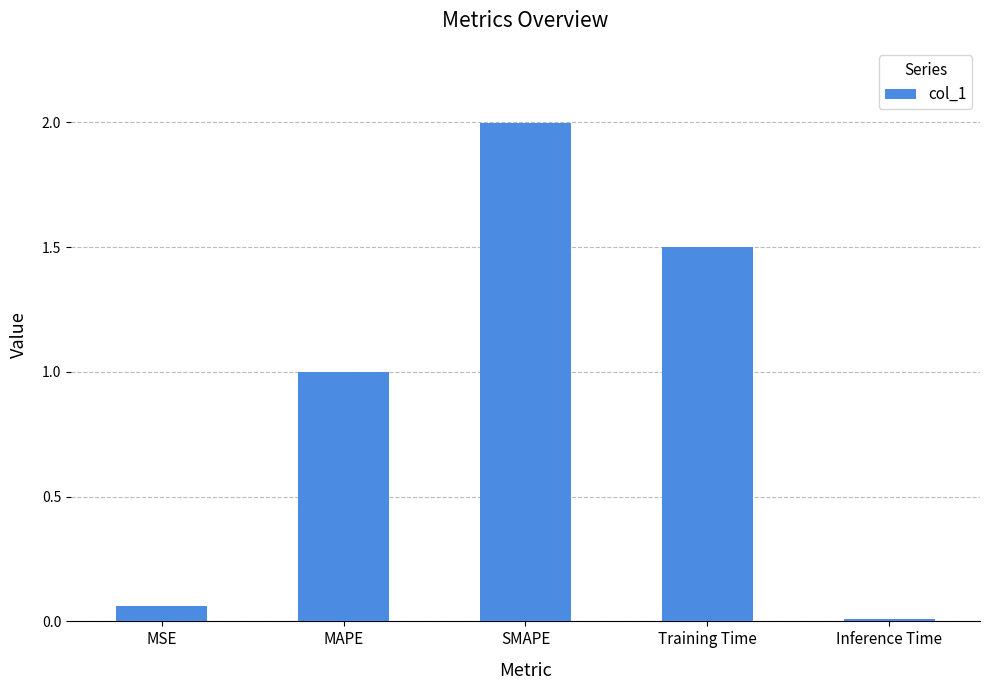

How many bars are there in total?

5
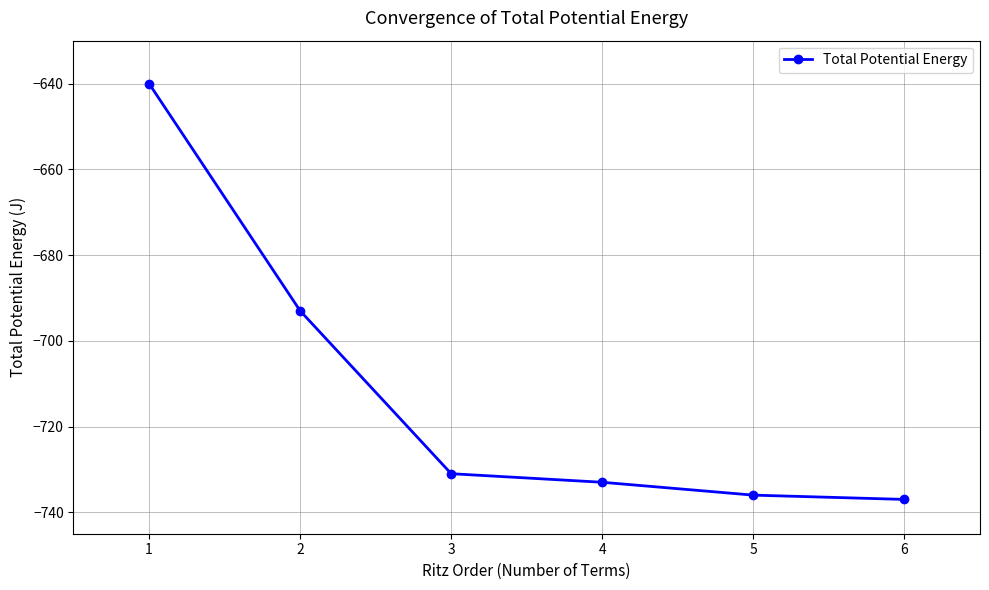

Read the value at 5.

-736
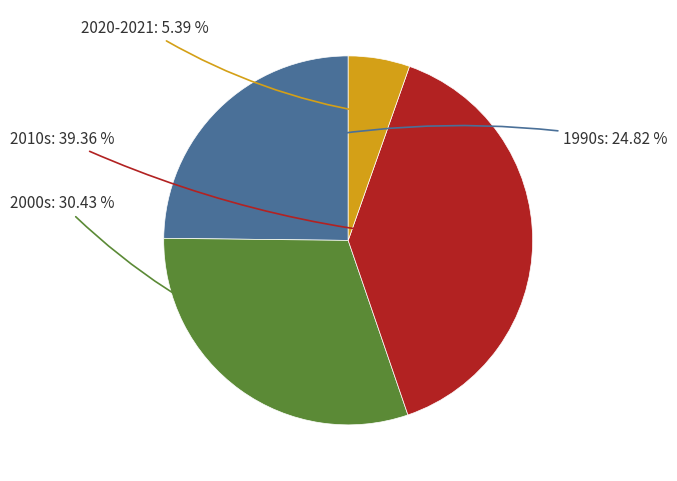

How many slices are in this pie chart?

4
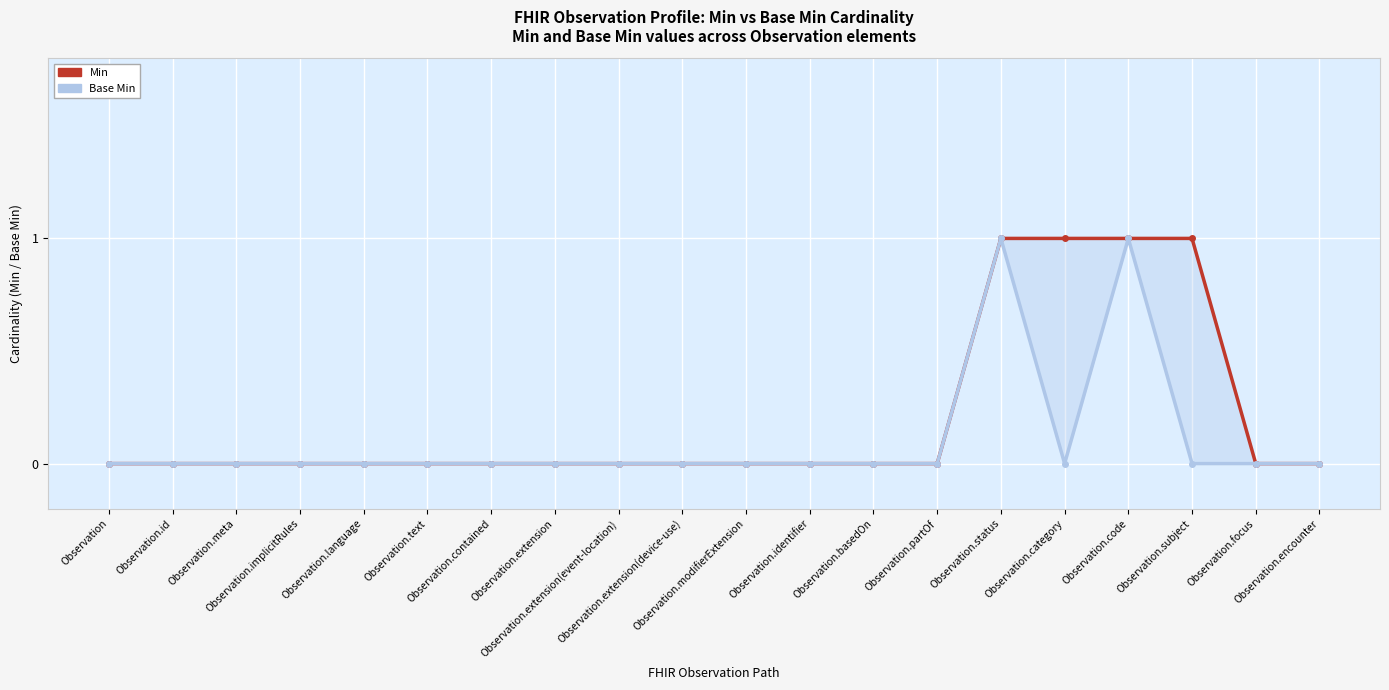

List the series in order of their overall mean, highest first.

Min, Base Min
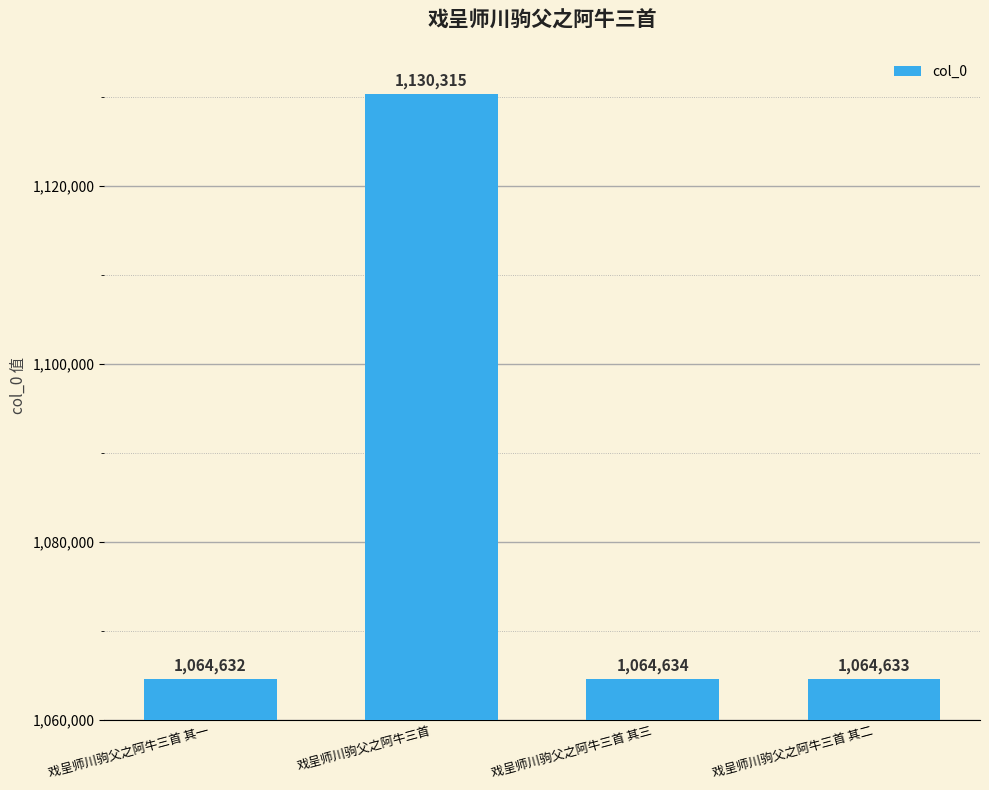

Reading left to right, transcribe all the data shown in this chart.

1064632	1130315	1064634	1064633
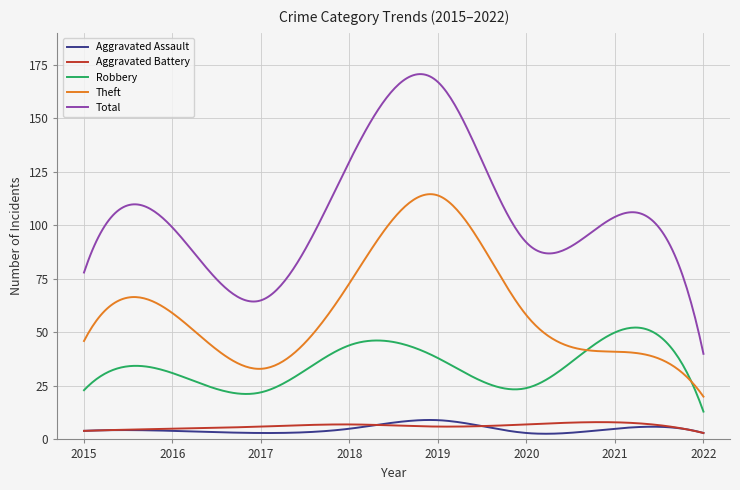

Which series has the largest range (max minus min)?

Total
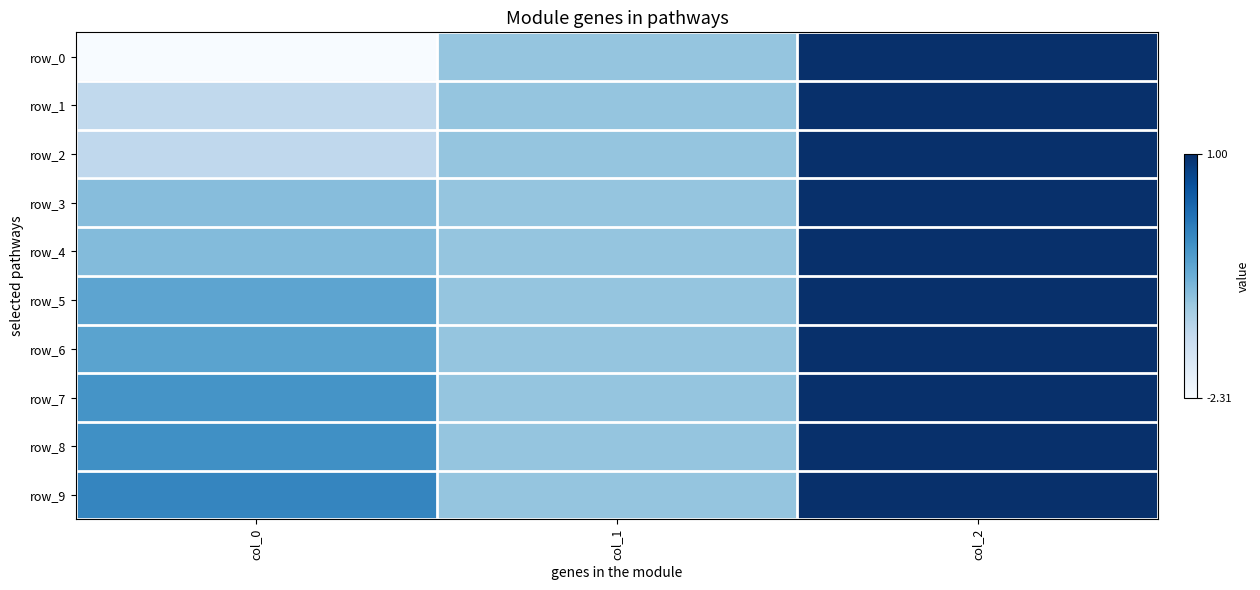

What is the average value of the row_3 series?

-0.3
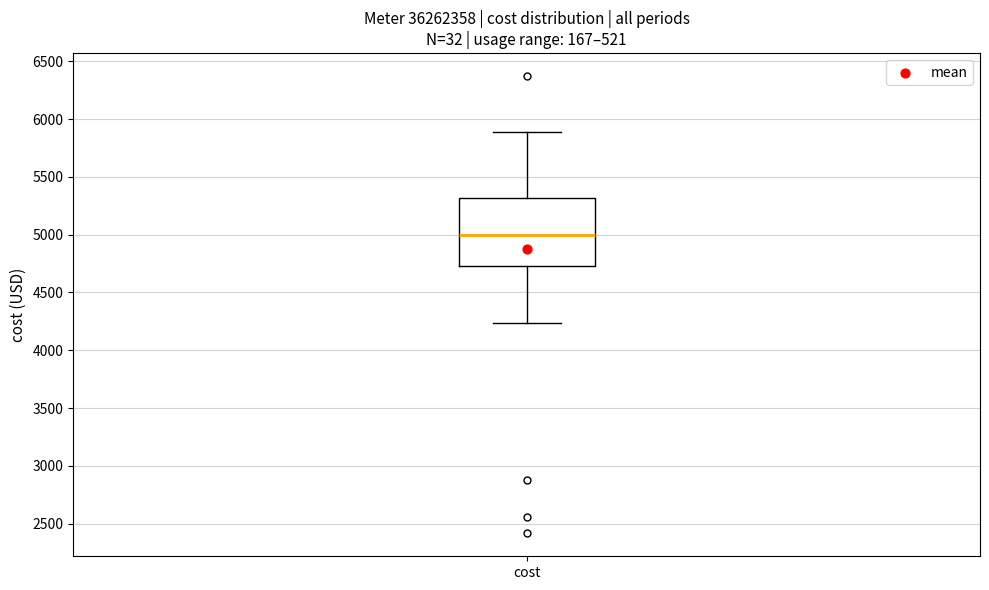

Where does the lower whisker of the box for cost end on the y-axis? The values are not printed on the chart, so give them approximately, as read against the axis.

4250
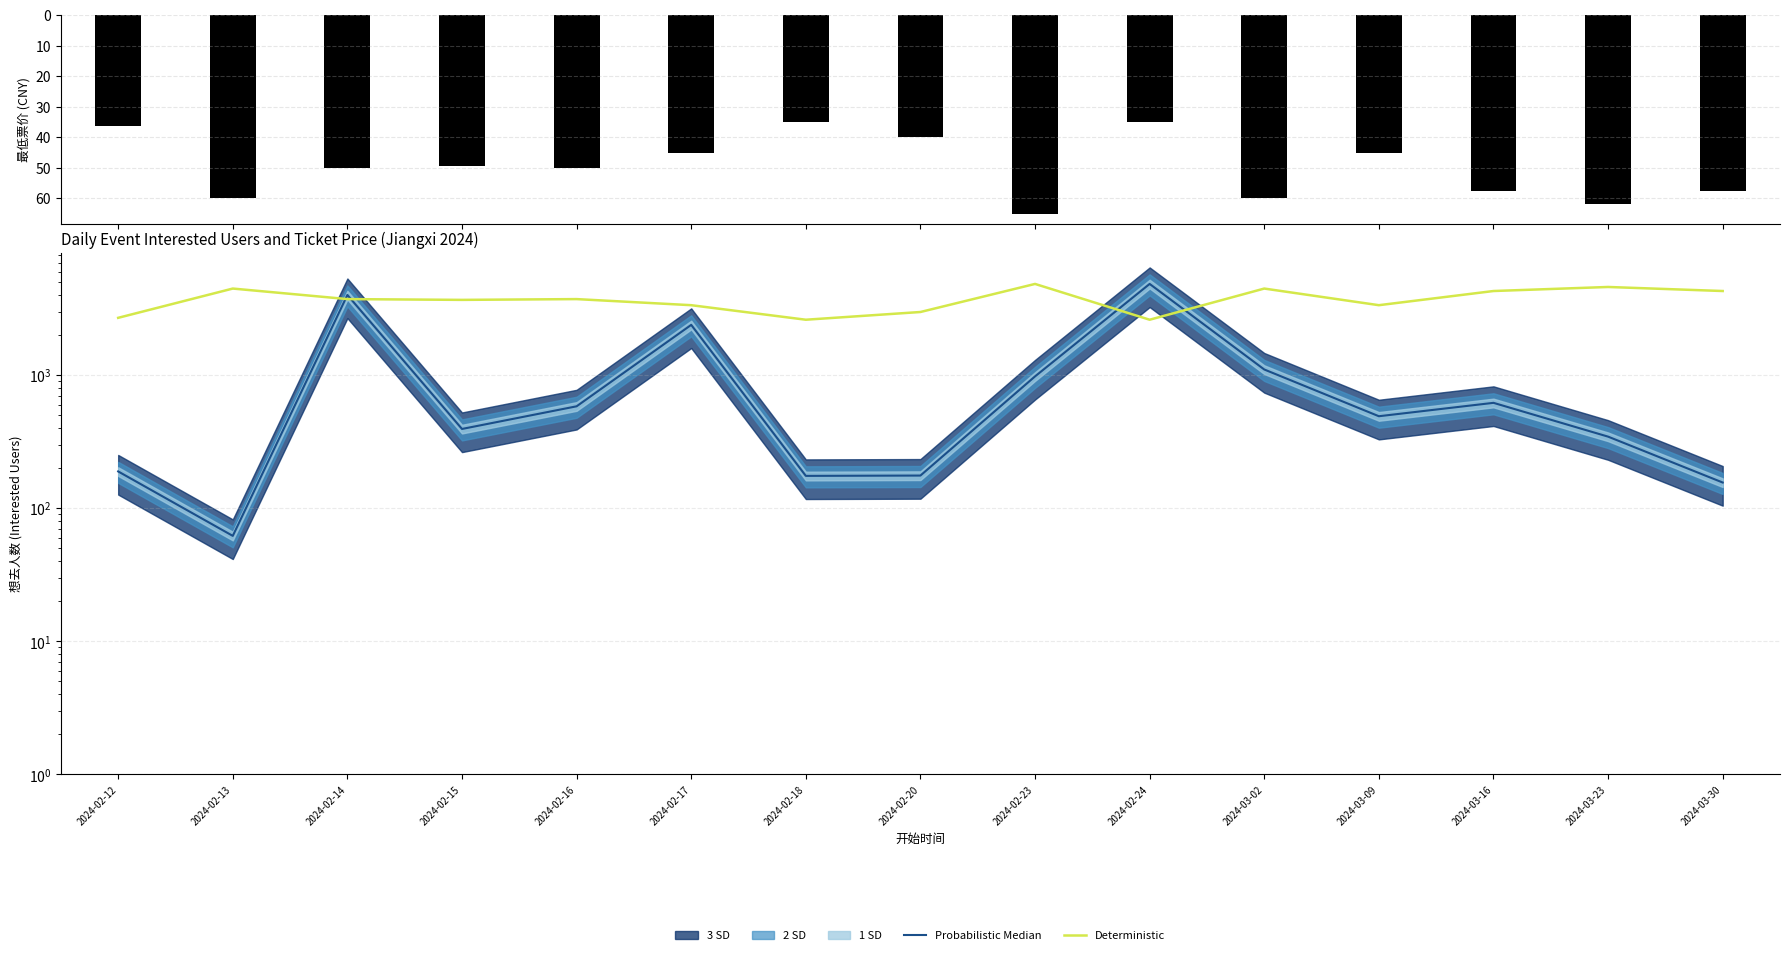

Reading left to right, extract all data points from this chart.

最低票价: 36.2	60.0	50.0	49.3	50.0	45.0	35.0	40.0	65.0	35.0	60.0	45.0	57.5	61.7	57.5
Probabilistic Median: 189.0	62.0	3998.0	394.0	583.0	2384.0	175.0	176.0	978.0	4840.0	1102.0	491.0	619.0	345.0	156.0
Deterministic: 2692.9	4467.7	3723.1	3673.4	3723.1	3350.8	2606.2	2978.5	4840.0	2606.2	4467.7	3350.8	4281.5	4591.8	4281.5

Activity:
Reproduce all of the material above word for word, leaving out the pictures.

Exercise response:
How many bars are there in total?

5

Read the value at 5.

-736

How many slices are in this pie chart?

4

List the series in order of their overall mean, highest first.

Min, Base Min

Reading left to right, transcribe all the data shown in this chart.

1064632	1130315	1064634	1064633

Which series has the largest range (max minus min)?

Total

What is the average value of the row_3 series?

-0.3

Where does the lower whisker of the box for cost end on the y-axis? The values are not printed on the chart, so give them approximately, as read against the axis.

4250

Reading left to right, extract all data points from this chart.

最低票价: 36.2	60.0	50.0	49.3	50.0	45.0	35.0	40.0	65.0	35.0	60.0	45.0	57.5	61.7	57.5
Probabilistic Median: 189.0	62.0	3998.0	394.0	583.0	2384.0	175.0	176.0	978.0	4840.0	1102.0	491.0	619.0	345.0	156.0
Deterministic: 2692.9	4467.7	3723.1	3673.4	3723.1	3350.8	2606.2	2978.5	4840.0	2606.2	4467.7	3350.8	4281.5	4591.8	4281.5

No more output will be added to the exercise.